Lindell spent years struggling with addiction. These struggles form the public image of Lindell as a man who overcame adversity to become a self-made millionaire. In his 20s, Lindell drank heavily & used cocaine, before becoming addicted to crack cocaine in the 90s. Lindell credited the power of prayer for helping him to become sober in 2009.
Lindell’s political rhetoric has cost him a great deal. He has publicly accused Dominion Voting Systems of rigging the 2020 presidential election. Dominion responded with a lawsuit seeking $1.3 billion in damages. Though he may be worth a lot of money it is unlikely that Lindell could pay that much.
This year, retailers like Kohl’s and Bed Bath & Beyond stopped carrying My Pillow products. They claimed that customer demand for the products led to their decision. Lindell has claimed that the decision was related to his political beliefs. He has stated that those retailers have significantly impacted how much he is worth, costing him over $65 million.

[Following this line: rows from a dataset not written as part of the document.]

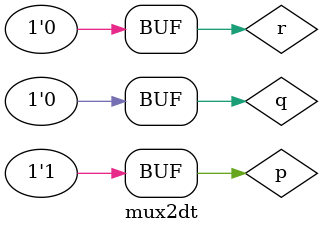
<source format=v>
module mux2gt();
wire o;
reg p,q,r;
mux2g m1(.a(p),.b(q),.s(r),.y(o));
initial
begin
p = 1'b0;
q = 1'b0;
r = 1'b0;
#100
p = 1'b0;
q = 1'b1;
r = 1'b1;
#100
p = 1'b0;
q = 1'b0;
r = 1'b1;
#100
p = 1'b1;
q = 1'b0;
r = 1'b0;
end
initial
$monitor($time    ,"a = '%b',  b = '%b', select = '%b', output = '%b' ", p,q,r,o);
endmodule

module mux2dt();
wire o;
reg p,q,r;
mux2d m2(.a(p),.b(q),.s(r),.y(o));
initial
begin
p = 1'b0;
q = 1'b0;
r = 1'b0;
#100
p = 1'b0;
q = 1'b1;
r = 1'b1;
#100
p = 1'b0;
q = 1'b0;
r = 1'b1;
#100
p = 1'b1;
q = 1'b0;
r = 1'b0;
end
endmodule

</source>
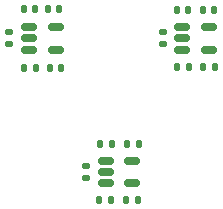
<source format=gbr>
%TF.GenerationSoftware,KiCad,Pcbnew,8.0.8-8.0.8-0~ubuntu22.04.1*%
%TF.CreationDate,2025-03-19T12:34:01-04:00*%
%TF.ProjectId,hpk_5mm,68706b5f-356d-46d2-9e6b-696361645f70,rev?*%
%TF.SameCoordinates,Original*%
%TF.FileFunction,Paste,Top*%
%TF.FilePolarity,Positive*%
%FSLAX46Y46*%
G04 Gerber Fmt 4.6, Leading zero omitted, Abs format (unit mm)*
G04 Created by KiCad (PCBNEW 8.0.8-8.0.8-0~ubuntu22.04.1) date 2025-03-19 12:34:01*
%MOMM*%
%LPD*%
G01*
G04 APERTURE LIST*
G04 Aperture macros list*
%AMRoundRect*
0 Rectangle with rounded corners*
0 $1 Rounding radius*
0 $2 $3 $4 $5 $6 $7 $8 $9 X,Y pos of 4 corners*
0 Add a 4 corners polygon primitive as box body*
4,1,4,$2,$3,$4,$5,$6,$7,$8,$9,$2,$3,0*
0 Add four circle primitives for the rounded corners*
1,1,$1+$1,$2,$3*
1,1,$1+$1,$4,$5*
1,1,$1+$1,$6,$7*
1,1,$1+$1,$8,$9*
0 Add four rect primitives between the rounded corners*
20,1,$1+$1,$2,$3,$4,$5,0*
20,1,$1+$1,$4,$5,$6,$7,0*
20,1,$1+$1,$6,$7,$8,$9,0*
20,1,$1+$1,$8,$9,$2,$3,0*%
G04 Aperture macros list end*
%ADD10RoundRect,0.135000X-0.185000X0.135000X-0.185000X-0.135000X0.185000X-0.135000X0.185000X0.135000X0*%
%ADD11RoundRect,0.140000X0.140000X0.170000X-0.140000X0.170000X-0.140000X-0.170000X0.140000X-0.170000X0*%
%ADD12RoundRect,0.140000X-0.140000X-0.170000X0.140000X-0.170000X0.140000X0.170000X-0.140000X0.170000X0*%
%ADD13RoundRect,0.150000X-0.512500X-0.150000X0.512500X-0.150000X0.512500X0.150000X-0.512500X0.150000X0*%
%ADD14RoundRect,0.135000X0.135000X0.185000X-0.135000X0.185000X-0.135000X-0.185000X0.135000X-0.185000X0*%
%ADD15RoundRect,0.135000X-0.135000X-0.185000X0.135000X-0.185000X0.135000X0.185000X-0.135000X0.185000X0*%
G04 APERTURE END LIST*
D10*
%TO.C,R12*%
X143700000Y-80790000D03*
X143700000Y-81810000D03*
%TD*%
D11*
%TO.C,C2*%
X141460000Y-67500000D03*
X140500000Y-67500000D03*
%TD*%
D10*
%TO.C,R8*%
X150200000Y-69490000D03*
X150200000Y-70510000D03*
%TD*%
D12*
%TO.C,C4*%
X138420000Y-67500000D03*
X139380000Y-67500000D03*
%TD*%
D13*
%TO.C,U2*%
X151862500Y-69050000D03*
X151862500Y-70000000D03*
X151862500Y-70950000D03*
X154137500Y-70950000D03*
X154137500Y-69050000D03*
%TD*%
%TO.C,U3*%
X145362500Y-80350000D03*
X145362500Y-81300000D03*
X145362500Y-82250000D03*
X147637500Y-82250000D03*
X147637500Y-80350000D03*
%TD*%
D14*
%TO.C,R3*%
X139510000Y-72500000D03*
X138490000Y-72500000D03*
%TD*%
D12*
%TO.C,C6*%
X153620000Y-67600000D03*
X154580000Y-67600000D03*
%TD*%
%TO.C,C8*%
X151420000Y-67600000D03*
X152380000Y-67600000D03*
%TD*%
%TO.C,C11*%
X147120000Y-83700000D03*
X148080000Y-83700000D03*
%TD*%
%TO.C,C10*%
X147220000Y-78900000D03*
X148180000Y-78900000D03*
%TD*%
D15*
%TO.C,R11*%
X144790000Y-83700000D03*
X145810000Y-83700000D03*
%TD*%
D12*
%TO.C,C3*%
X140640000Y-72500000D03*
X141600000Y-72500000D03*
%TD*%
D15*
%TO.C,R7*%
X151380000Y-72400000D03*
X152400000Y-72400000D03*
%TD*%
D12*
%TO.C,C7*%
X153640000Y-72400000D03*
X154600000Y-72400000D03*
%TD*%
%TO.C,C12*%
X144920000Y-78900000D03*
X145880000Y-78900000D03*
%TD*%
D10*
%TO.C,R4*%
X137200000Y-69490000D03*
X137200000Y-70510000D03*
%TD*%
D13*
%TO.C,U1*%
X138862500Y-69050000D03*
X138862500Y-70000000D03*
X138862500Y-70950000D03*
X141137500Y-70950000D03*
X141137500Y-69050000D03*
%TD*%
M02*

</source>
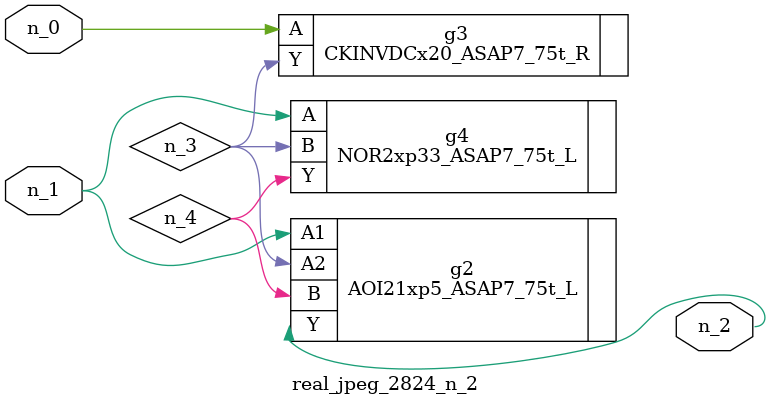
<source format=v>
module real_jpeg_2824_n_2 (n_1, n_0, n_2);

input n_1;
input n_0;

output n_2;

wire n_4;
wire n_3;

CKINVDCx20_ASAP7_75t_R g3 ( 
.A(n_0),
.Y(n_3)
);

AOI21xp5_ASAP7_75t_L g2 ( 
.A1(n_1),
.A2(n_3),
.B(n_4),
.Y(n_2)
);

NOR2xp33_ASAP7_75t_L g4 ( 
.A(n_1),
.B(n_3),
.Y(n_4)
);


endmodule
</source>
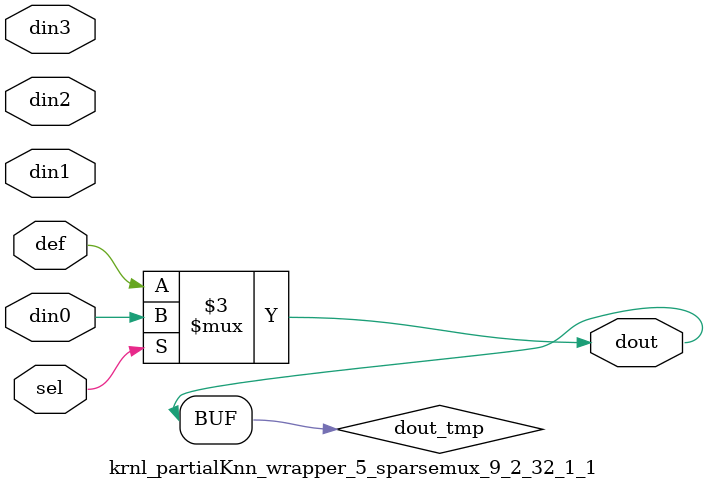
<source format=v>
`timescale 1 ns / 1 ps
module krnl_partialKnn_wrapper_5_sparsemux_9_2_32_1_1 (din0,din1,din2,din3,def,sel,dout);
parameter din0_WIDTH = 1;
parameter din1_WIDTH = 1;
parameter din2_WIDTH = 1;
parameter din3_WIDTH = 1;
parameter def_WIDTH = 1;
parameter sel_WIDTH = 1;
parameter dout_WIDTH = 1;
parameter [sel_WIDTH-1:0] CASE0 = 1;
parameter [sel_WIDTH-1:0] CASE1 = 1;
parameter [sel_WIDTH-1:0] CASE2 = 1;
parameter [sel_WIDTH-1:0] CASE3 = 1;
parameter ID = 1;
parameter NUM_STAGE = 1;
input [din0_WIDTH-1:0] din0;
input [din1_WIDTH-1:0] din1;
input [din2_WIDTH-1:0] din2;
input [din3_WIDTH-1:0] din3;
input [def_WIDTH-1:0] def;
input [sel_WIDTH-1:0] sel;
output [dout_WIDTH-1:0] dout;
reg [dout_WIDTH-1:0] dout_tmp;
always @ (*) begin
case (sel)
    
    CASE0 : dout_tmp = din0;
    
    CASE1 : dout_tmp = din1;
    
    CASE2 : dout_tmp = din2;
    
    CASE3 : dout_tmp = din3;
    
    default : dout_tmp = def;
endcase
end
assign dout = dout_tmp;
endmodule
</source>
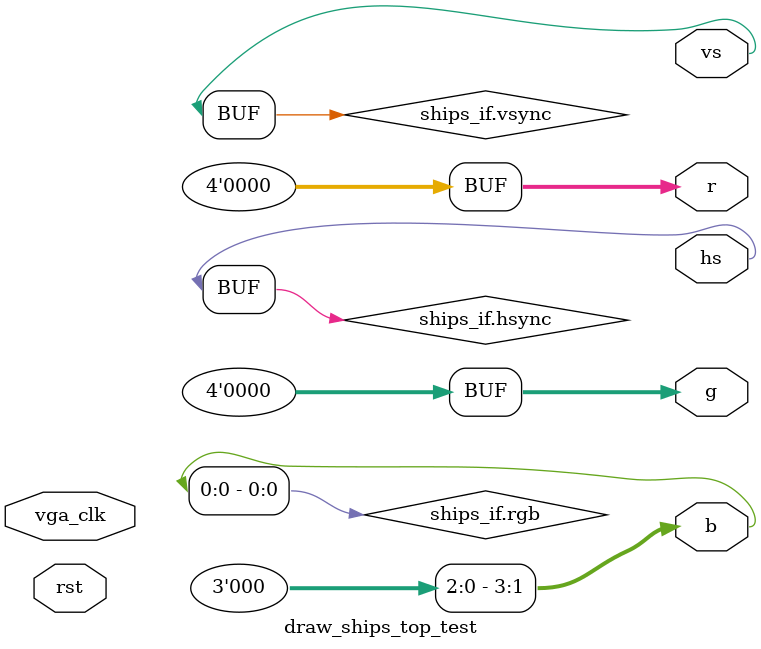
<source format=sv>
/**
 * AGH University of Science and Technology
 * 2023
 * Author: Pawel Zieba 
 *
 * Description:
 * The draw_ships module test enviroment.
 */

`timescale 1 ns / 1 ps

module draw_ships_top_test (
    input logic vga_clk,
    input logic rst,

    output logic vs,
    output logic hs,
    output logic [3:0] r,
    output logic [3:0] g,
    output logic [3:0] b
);


    /**
     * Local variables and signals
     */

    // VGA interfaces
    vga_if tim_if();
    vga_if bg_if();
    vga_if ships_if();


    /**
     * Signals assignments
     */

    assign vs = ships_if.vsync;
    assign hs = ships_if.hsync;
    assign {r,g,b} = ships_if.rgb;


    /**
     * Submodules instances
     */

    vga_timing u_vga_timing (
        .clk(vga_clk),
        .rst,
        .out(tim_if)
    );

    draw_bg u_draw_bg (
        .clk(vga_clk),
        .rst,

        .in(tim_if),
        .out(bg_if)
    );

    draw_ships #(.X_POS(0), .Y_POS(0))
        u_draw_ships(
            .clk(vga_clk),
            .rst,
            .in(bg_if),
            .grid_status(2'b0),
            .out(ships_if),
            .grid_addr()
        );

endmodule

</source>
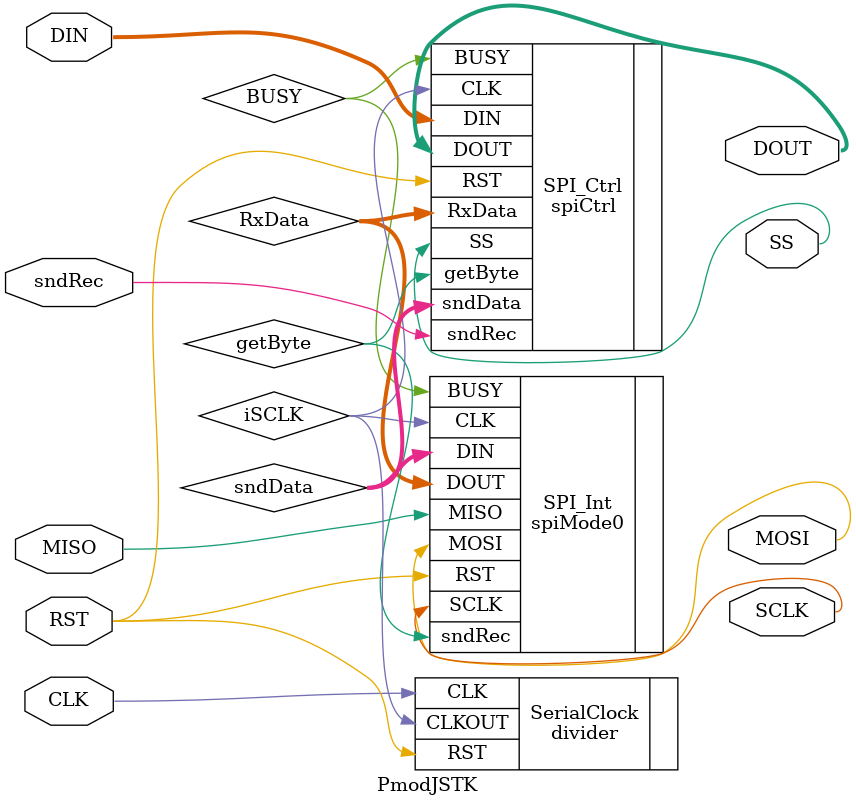
<source format=v>
`timescale 1ns / 1ps

// ==============================================================================
// 										  Define Module
// ==============================================================================
module PmodJSTK(
			CLK,
			RST,
			sndRec,
			DIN,
			MISO,
			SS,
			SCLK,
			MOSI,
			DOUT
    );

// ===========================================================================
// 										Port Declarations
// ===========================================================================
			input CLK;						// 100MHz onboard clock
			input RST;						// Reset
			input sndRec;					// Send receive, initializes data read/write
			input [7:0] DIN;				// Data that is to be sent to the slave
			input MISO;						// Master in slave out
			output SS;						// Slave select, active low
			output SCLK;					// Serial clock
			output MOSI;					// Master out slave in
			output [39:0] DOUT;			// All data read from the slave

// ===========================================================================
// 							  Parameters, Regsiters, and Wires
// ===========================================================================

			// Output wires and registers
			wire SS;
			wire SCLK;
			wire MOSI;
			wire [39:0] DOUT;

			wire getByte;									// Initiates a data byte transfer in SPI_Int
			wire [7:0] sndData;							// Data to be sent to Slave
			wire [7:0] RxData;							// Output data from SPI_Int
			wire BUSY;										// Handshake from SPI_Int to SPI_Ctrl
			

			// 66.67kHz Clock Divider, period 15us
			wire iSCLK;										// Internal serial clock,
																// not directly output to slave,
																// controls state machine, etc.

// ===========================================================================
// 										Implementation
// ===========================================================================

			//-----------------------------------------------
			//  	  				SPI Controller
			//-----------------------------------------------
			spiCtrl SPI_Ctrl(
					.CLK(iSCLK),
					.RST(RST),
					.sndRec(sndRec),
					.BUSY(BUSY),
					.DIN(DIN),
					.RxData(RxData),
					.SS(SS),
					.getByte(getByte),
					.sndData(sndData),
					.DOUT(DOUT)
			);

			//-----------------------------------------------
			//  	  				  SPI Mode 0
			//-----------------------------------------------
			spiMode0 SPI_Int(
					.CLK(iSCLK),
					.RST(RST),
					.sndRec(getByte),
					.DIN(sndData),
					.MISO(MISO),
					.MOSI(MOSI),
					.SCLK(SCLK),
					.BUSY(BUSY),
					.DOUT(RxData)
			);

			//-----------------------------------------------
			//  	  				SPI Controller
			//-----------------------------------------------
			divider #(.DIV(1500)) SerialClock(
					.CLK(CLK),
					.RST(RST),
					.CLKOUT(iSCLK)
			);

endmodule

</source>
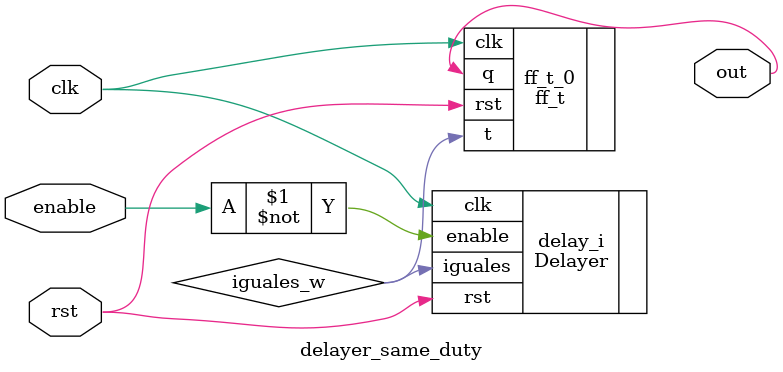
<source format=v>
`timescale 1ns / 1ps


module delayer_same_duty # (parameter width = 27, parameter YY = 100000000)(
    input clk,
    input rst,
    input enable,
    output out
    );
    
    wire iguales_w;
    Delayer # ( .width(width), .YY(YY) ) delay_i ( .clk(clk), .rst(rst), .enable(~enable), .iguales(iguales_w) );
    
    ff_t ff_t_0( .clk(clk),.rst(rst),.t(iguales_w),.q(out));
    
     
endmodule

</source>
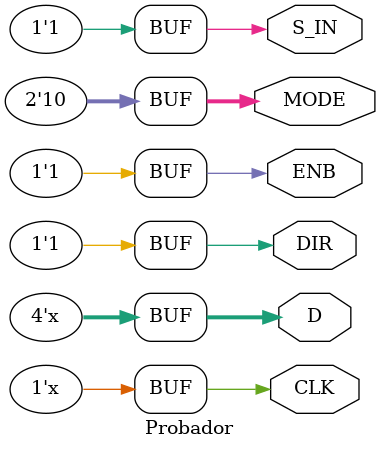
<source format=v>
module Probador (
		 output reg 	  CLK,
		 output reg 	  ENB,
		 output reg 	  DIR,
		 output reg 	  S_IN,
		 output reg [3:0] D,
		 output reg [1:0] MODE
		 );
		 
   initial
     begin
	#10 CLK = 1'b0;
	ENB = 1;	
	DIR = 0;
	S_IN = 1;
	// Prueba 5, inicialmente el registro se encuentra
	// indeterminado y se carga 0000 en paralelo
	D[3:0] = 4'b0000;
	#2 MODE[1:0] = 2'b10;
	// Prueba 1, funcionamiento rotacion izq
	#6 MODE[1:0] = 2'b00;
	// Prueba 2, funcionamiento rotacion der
	#9 DIR = 1;
	#1 S_IN = 0;
	#1 S_IN = 1;
	#2 S_IN = 0;
	#5 S_IN = 0;
	// Prueba 3, rotacion circular a la izq
	#4 S_IN = 1;
	#2 MODE[1:0] = 2'b01;
	DIR = 0;	
	// Prueba 4, rotacion circular a la der	       
	#6 DIR=1;
	// Demostración de funcionamiento del enable
	#10 MODE[1:0] = 2'b10;
	D[3:0] = 4'b1100;	
	#4 D[3:0] = 4'b0011;
	#2 D[3:0] = 4'b0110;
	ENB = 0;
	#4 D[3:0] = 4'b0000;
	#2 D[3:0] = 4'b1010;
	#40 ENB = 1;
	



	
     end
   always
     begin
	#1 CLK = ~CLK;
	
     end
   //always 
   //  #25 ENB = ~ENB;
   //always //@ (posedge CLK)
   //  #30 MODE<= (MODE + 2'b01);
   always //@ (posedge CLK)
     #30 D <= (D + 4'b0101);
		 
endmodule

</source>
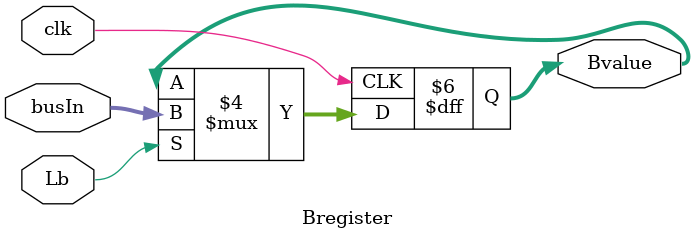
<source format=v>
module Bregister (
    clk,        // <i
    Lb,         // <i
    busIn,      // <i
    Bvalue      // >o
);

input clk, Lb;
input [7:0] busIn;
output [7:0] Bvalue;

reg [7:0] Bvalue;

initial begin
    Bvalue = 8'd0;
end


always @(posedge clk) begin
    if (Lb) begin
        Bvalue = busIn;
    end
    else begin
        Bvalue = Bvalue;
    end
end
endmodule

</source>
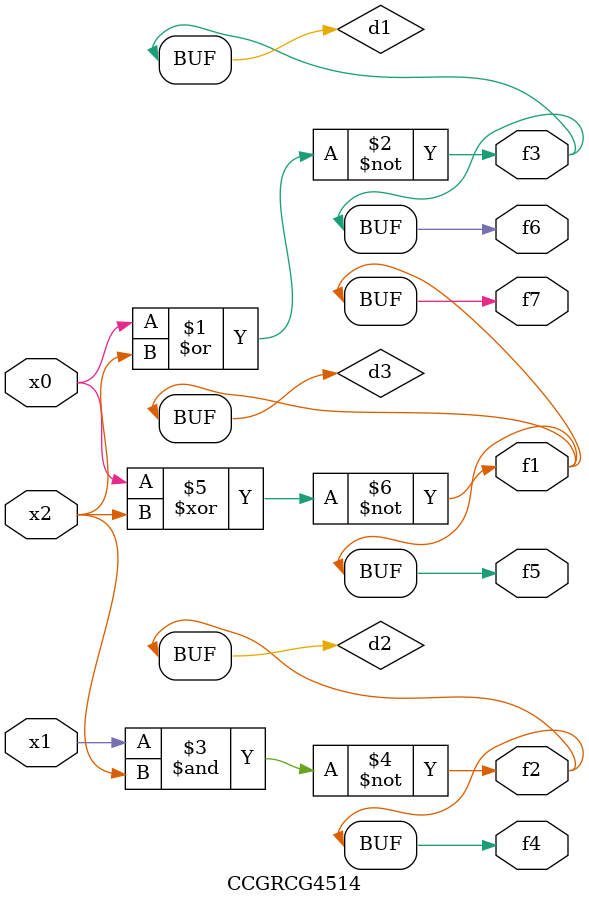
<source format=v>
module CCGRCG4514(
	input x0, x1, x2,
	output f1, f2, f3, f4, f5, f6, f7
);

	wire d1, d2, d3;

	nor (d1, x0, x2);
	nand (d2, x1, x2);
	xnor (d3, x0, x2);
	assign f1 = d3;
	assign f2 = d2;
	assign f3 = d1;
	assign f4 = d2;
	assign f5 = d3;
	assign f6 = d1;
	assign f7 = d3;
endmodule

</source>
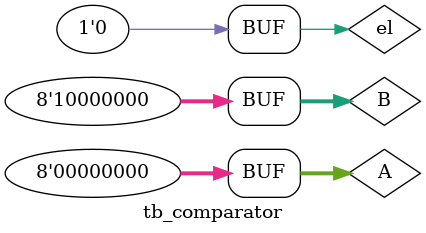
<source format=v>
module tb_comparator;
  reg [7:0]A,B;
  reg el;
  wire [7:0]Y;
  comparator DUT(A,B,el,Y);
  initial begin

    el=0;
    A=8'B10000000;
    B=8'B00000010;
    
    #10     A=8'B10000000;
    #10     B=8'B10000000;
    #10     A=8'B00000000;
    #10     B=8'B10000000;

  end
  initial
    begin
      $monitor($time," a =%d b= %d y=%d %d",A,B,Y[7:4],Y[3:0]);
      
    end
  
endmodule

</source>
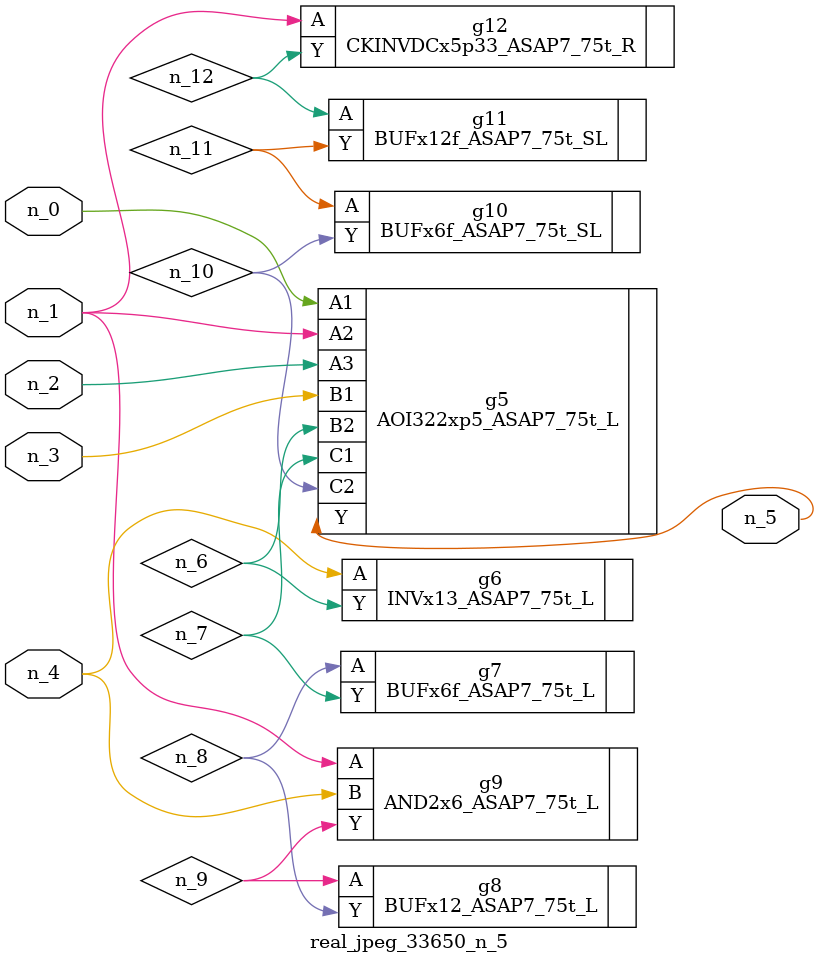
<source format=v>
module real_jpeg_33650_n_5 (n_4, n_0, n_1, n_2, n_3, n_5);

input n_4;
input n_0;
input n_1;
input n_2;
input n_3;

output n_5;

wire n_12;
wire n_8;
wire n_11;
wire n_6;
wire n_7;
wire n_10;
wire n_9;

AOI322xp5_ASAP7_75t_L g5 ( 
.A1(n_0),
.A2(n_1),
.A3(n_2),
.B1(n_3),
.B2(n_6),
.C1(n_7),
.C2(n_10),
.Y(n_5)
);

AND2x6_ASAP7_75t_L g9 ( 
.A(n_1),
.B(n_4),
.Y(n_9)
);

CKINVDCx5p33_ASAP7_75t_R g12 ( 
.A(n_1),
.Y(n_12)
);

INVx13_ASAP7_75t_L g6 ( 
.A(n_4),
.Y(n_6)
);

BUFx6f_ASAP7_75t_L g7 ( 
.A(n_8),
.Y(n_7)
);

BUFx12_ASAP7_75t_L g8 ( 
.A(n_9),
.Y(n_8)
);

BUFx6f_ASAP7_75t_SL g10 ( 
.A(n_11),
.Y(n_10)
);

BUFx12f_ASAP7_75t_SL g11 ( 
.A(n_12),
.Y(n_11)
);


endmodule
</source>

Mike Lindell also serves on the board of Phoenix Biotechnology, a Texas based drug company. Lindell has publicly claimed that Oleandrin, a supplement manufactured by the company, was an effective treatment against the coronavirus. The Food and Drug Administration denied that the supplement was effective. There was no public peer-reviewed study of Oleandrin.
Cyber Symposium goes up in smoke
Mike Lindell recently held a “Cyber Symposium” in Sioux Falls, South Dakota. Lindell publicly offered $5 million to anyone who could disprove his allegations of voter fraud in person at the event. Bill Alderson, a Texas based network security analyst, attended the symposium and claimed to have certified that Lindell’s assertions were incorrect.
Alderson, who is a Trump supporter, claimed that the election data, which was saved as packet captures, contained every vote cast in the election. Alderson also pointed out that the data Lindell has was actually saved in the wrong format. Lindell called Alderson a “hostile actor” and denied that any of his conclusions were true. Alderson has publicly stated that he hopes Lindell admits that he was wrong and pays up.
Lindell never provided the data that he believed proved that the election was stolen at the event. No credible evidence of widespread election fraud has ever been presented.
The event quickly dissolved into a circus. Streaming troubles marred Lindell’s rambling presentations. Ron Watkins, a conspiracy theorist connected with the QAnon movement, appeared at the event. Watkins recently claimed to have evidence that the election was fraudulent. He sent a link to the supposed evidence to his Telegram followers that installed iOS notification spam on their iPhones.